Machine-readable electronics designs:
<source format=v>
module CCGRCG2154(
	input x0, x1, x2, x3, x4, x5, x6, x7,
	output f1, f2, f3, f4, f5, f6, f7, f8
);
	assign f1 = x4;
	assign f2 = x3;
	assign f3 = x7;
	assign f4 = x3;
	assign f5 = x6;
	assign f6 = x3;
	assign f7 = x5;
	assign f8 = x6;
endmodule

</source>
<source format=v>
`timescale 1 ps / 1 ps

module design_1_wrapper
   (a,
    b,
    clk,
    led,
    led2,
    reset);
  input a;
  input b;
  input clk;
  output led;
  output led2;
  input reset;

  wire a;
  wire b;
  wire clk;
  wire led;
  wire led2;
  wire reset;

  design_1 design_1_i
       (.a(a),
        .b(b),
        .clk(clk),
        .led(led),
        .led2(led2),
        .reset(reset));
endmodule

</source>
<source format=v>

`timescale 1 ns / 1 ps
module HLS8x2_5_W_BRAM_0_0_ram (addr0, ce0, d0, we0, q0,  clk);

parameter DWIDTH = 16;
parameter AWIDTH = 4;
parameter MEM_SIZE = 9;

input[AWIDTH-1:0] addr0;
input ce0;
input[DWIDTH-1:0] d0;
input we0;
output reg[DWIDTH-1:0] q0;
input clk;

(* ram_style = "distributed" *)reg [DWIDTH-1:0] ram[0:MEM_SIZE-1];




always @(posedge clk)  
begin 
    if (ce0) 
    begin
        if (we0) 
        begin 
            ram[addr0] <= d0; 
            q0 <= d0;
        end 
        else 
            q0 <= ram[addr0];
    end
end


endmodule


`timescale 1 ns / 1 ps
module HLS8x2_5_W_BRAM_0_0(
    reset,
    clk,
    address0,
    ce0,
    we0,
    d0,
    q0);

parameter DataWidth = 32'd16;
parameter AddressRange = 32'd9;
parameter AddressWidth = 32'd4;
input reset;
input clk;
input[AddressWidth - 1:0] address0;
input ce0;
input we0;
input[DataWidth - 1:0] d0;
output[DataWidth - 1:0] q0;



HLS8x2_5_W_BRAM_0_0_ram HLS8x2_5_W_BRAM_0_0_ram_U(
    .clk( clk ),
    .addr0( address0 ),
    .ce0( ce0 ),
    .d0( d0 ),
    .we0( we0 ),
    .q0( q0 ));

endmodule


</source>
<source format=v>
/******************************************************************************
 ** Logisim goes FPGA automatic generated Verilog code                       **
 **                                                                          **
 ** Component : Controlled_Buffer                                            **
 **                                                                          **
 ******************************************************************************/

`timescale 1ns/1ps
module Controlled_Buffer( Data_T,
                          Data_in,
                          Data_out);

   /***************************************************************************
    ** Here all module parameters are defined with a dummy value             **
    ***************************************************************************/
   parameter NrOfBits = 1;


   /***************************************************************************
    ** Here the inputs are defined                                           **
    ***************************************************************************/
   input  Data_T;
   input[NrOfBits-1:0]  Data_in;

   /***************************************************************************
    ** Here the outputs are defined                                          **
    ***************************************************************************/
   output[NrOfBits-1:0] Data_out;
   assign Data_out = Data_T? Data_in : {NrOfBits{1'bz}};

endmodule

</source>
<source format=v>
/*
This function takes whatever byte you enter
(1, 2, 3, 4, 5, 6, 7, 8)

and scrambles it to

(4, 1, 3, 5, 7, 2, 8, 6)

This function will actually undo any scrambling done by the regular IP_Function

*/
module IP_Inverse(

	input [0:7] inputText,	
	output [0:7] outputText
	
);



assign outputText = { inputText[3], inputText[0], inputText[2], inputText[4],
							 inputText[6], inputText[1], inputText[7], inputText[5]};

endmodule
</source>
...
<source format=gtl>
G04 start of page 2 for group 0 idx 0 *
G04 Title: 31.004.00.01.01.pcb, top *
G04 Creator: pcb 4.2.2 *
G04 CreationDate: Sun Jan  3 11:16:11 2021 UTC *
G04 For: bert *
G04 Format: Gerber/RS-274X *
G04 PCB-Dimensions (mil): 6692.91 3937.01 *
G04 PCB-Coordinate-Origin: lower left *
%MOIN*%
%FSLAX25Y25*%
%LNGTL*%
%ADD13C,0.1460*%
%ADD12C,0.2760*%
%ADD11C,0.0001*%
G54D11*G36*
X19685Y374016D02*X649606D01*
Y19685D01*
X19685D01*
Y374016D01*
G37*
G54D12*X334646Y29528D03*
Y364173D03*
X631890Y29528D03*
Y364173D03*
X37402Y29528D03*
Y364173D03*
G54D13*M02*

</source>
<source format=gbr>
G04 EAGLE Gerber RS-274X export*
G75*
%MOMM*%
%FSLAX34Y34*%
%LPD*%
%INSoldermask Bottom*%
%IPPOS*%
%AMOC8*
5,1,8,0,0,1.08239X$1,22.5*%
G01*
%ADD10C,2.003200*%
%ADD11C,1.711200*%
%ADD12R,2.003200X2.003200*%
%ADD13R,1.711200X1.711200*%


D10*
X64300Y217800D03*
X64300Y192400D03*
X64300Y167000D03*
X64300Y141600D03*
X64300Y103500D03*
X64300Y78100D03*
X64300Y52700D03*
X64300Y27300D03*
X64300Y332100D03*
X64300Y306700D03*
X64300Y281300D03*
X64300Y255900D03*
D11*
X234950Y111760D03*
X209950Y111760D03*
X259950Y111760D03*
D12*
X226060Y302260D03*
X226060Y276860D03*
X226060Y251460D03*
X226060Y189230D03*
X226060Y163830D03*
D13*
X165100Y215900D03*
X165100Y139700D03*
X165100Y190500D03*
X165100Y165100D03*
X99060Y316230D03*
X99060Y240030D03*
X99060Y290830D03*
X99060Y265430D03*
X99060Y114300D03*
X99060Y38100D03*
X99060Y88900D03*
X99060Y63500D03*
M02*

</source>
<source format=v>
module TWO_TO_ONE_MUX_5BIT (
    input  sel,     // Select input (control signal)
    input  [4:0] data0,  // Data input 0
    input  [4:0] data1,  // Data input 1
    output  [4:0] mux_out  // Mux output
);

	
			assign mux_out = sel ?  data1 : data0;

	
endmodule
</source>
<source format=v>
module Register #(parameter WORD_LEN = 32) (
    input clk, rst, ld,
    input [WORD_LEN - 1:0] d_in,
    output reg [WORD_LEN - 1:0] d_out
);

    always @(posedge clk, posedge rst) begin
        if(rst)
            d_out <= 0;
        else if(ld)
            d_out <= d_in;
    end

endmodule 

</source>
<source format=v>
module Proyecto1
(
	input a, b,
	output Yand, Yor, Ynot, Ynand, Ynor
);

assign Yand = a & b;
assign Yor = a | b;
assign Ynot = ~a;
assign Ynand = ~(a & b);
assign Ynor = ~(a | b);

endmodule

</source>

▸ **The task**: Read through the data and copy every line where "DWIDTH" shows up.

▸ **Answer**:
parameter DWIDTH = 16;
input[DWIDTH-1:0] d0;
output reg[DWIDTH-1:0] q0;
(* ram_style = "distributed" *)reg [DWIDTH-1:0] ram[0:MEM_SIZE-1];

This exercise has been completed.